PROBLEM DETAILS
Copy out the records below, changing every "Datos móviles" to "Wi-Fi" and leaving everything else as it is.

(Saved entries)
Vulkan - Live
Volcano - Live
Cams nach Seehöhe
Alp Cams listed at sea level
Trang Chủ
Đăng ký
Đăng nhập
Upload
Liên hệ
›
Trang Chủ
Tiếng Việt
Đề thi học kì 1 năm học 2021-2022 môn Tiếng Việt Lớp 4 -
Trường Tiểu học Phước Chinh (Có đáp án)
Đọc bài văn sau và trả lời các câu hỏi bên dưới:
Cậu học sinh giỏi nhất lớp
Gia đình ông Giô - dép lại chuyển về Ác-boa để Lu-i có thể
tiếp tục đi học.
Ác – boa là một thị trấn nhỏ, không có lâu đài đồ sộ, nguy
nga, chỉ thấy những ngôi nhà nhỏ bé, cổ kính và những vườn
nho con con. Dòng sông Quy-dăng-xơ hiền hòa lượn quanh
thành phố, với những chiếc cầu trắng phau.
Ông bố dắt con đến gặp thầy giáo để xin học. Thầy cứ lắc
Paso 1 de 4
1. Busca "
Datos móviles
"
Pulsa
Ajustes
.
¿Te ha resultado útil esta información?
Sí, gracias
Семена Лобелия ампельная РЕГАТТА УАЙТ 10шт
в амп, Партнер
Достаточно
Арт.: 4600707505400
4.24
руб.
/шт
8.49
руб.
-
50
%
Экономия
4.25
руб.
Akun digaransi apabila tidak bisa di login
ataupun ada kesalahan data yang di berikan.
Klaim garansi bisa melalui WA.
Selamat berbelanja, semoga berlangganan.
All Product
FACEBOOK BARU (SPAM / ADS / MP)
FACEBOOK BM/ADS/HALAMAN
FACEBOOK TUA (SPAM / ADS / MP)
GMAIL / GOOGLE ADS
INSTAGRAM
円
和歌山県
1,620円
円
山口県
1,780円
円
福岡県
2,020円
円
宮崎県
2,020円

SOLUTION TO THIS PROBLEM
Vulkan - Live
Volcano - Live
Cams nach Seehöhe
Alp Cams listed at sea level
Trang Chủ
Đăng ký
Đăng nhập
Upload
Liên hệ
›
Trang Chủ
Tiếng Việt
Đề thi học kì 1 năm học 2021-2022 môn Tiếng Việt Lớp 4 -
Trường Tiểu học Phước Chinh (Có đáp án)
Đọc bài văn sau và trả lời các câu hỏi bên dưới:
Cậu học sinh giỏi nhất lớp
Gia đình ông Giô - dép lại chuyển về Ác-boa để Lu-i có thể
tiếp tục đi học.
Ác – boa là một thị trấn nhỏ, không có lâu đài đồ sộ, nguy
nga, chỉ thấy những ngôi nhà nhỏ bé, cổ kính và những vườn
nho con con. Dòng sông Quy-dăng-xơ hiền hòa lượn quanh
thành phố, với những chiếc cầu trắng phau.
Ông bố dắt con đến gặp thầy giáo để xin học. Thầy cứ lắc
Paso 1 de 4
1. Busca "
Wi-Fi
"
Pulsa
Ajustes
.
¿Te ha resultado útil esta información?
Sí, gracias
Семена Лобелия ампельная РЕГАТТА УАЙТ 10шт
в амп, Партнер
Достаточно
Арт.: 4600707505400
4.24
руб.
/шт
8.49
руб.
-
50
%
Экономия
4.25
руб.
Akun digaransi apabila tidak bisa di login
ataupun ada kesalahan data yang di berikan.
Klaim garansi bisa melalui WA.
Selamat berbelanja, semoga berlangganan.
All Product
FACEBOOK BARU (SPAM / ADS / MP)
FACEBOOK BM/ADS/HALAMAN
FACEBOOK TUA (SPAM / ADS / MP)
GMAIL / GOOGLE ADS
INSTAGRAM
円
和歌山県
1,620円
円
山口県
1,780円
円
福岡県
2,020円
円
宮崎県
2,020円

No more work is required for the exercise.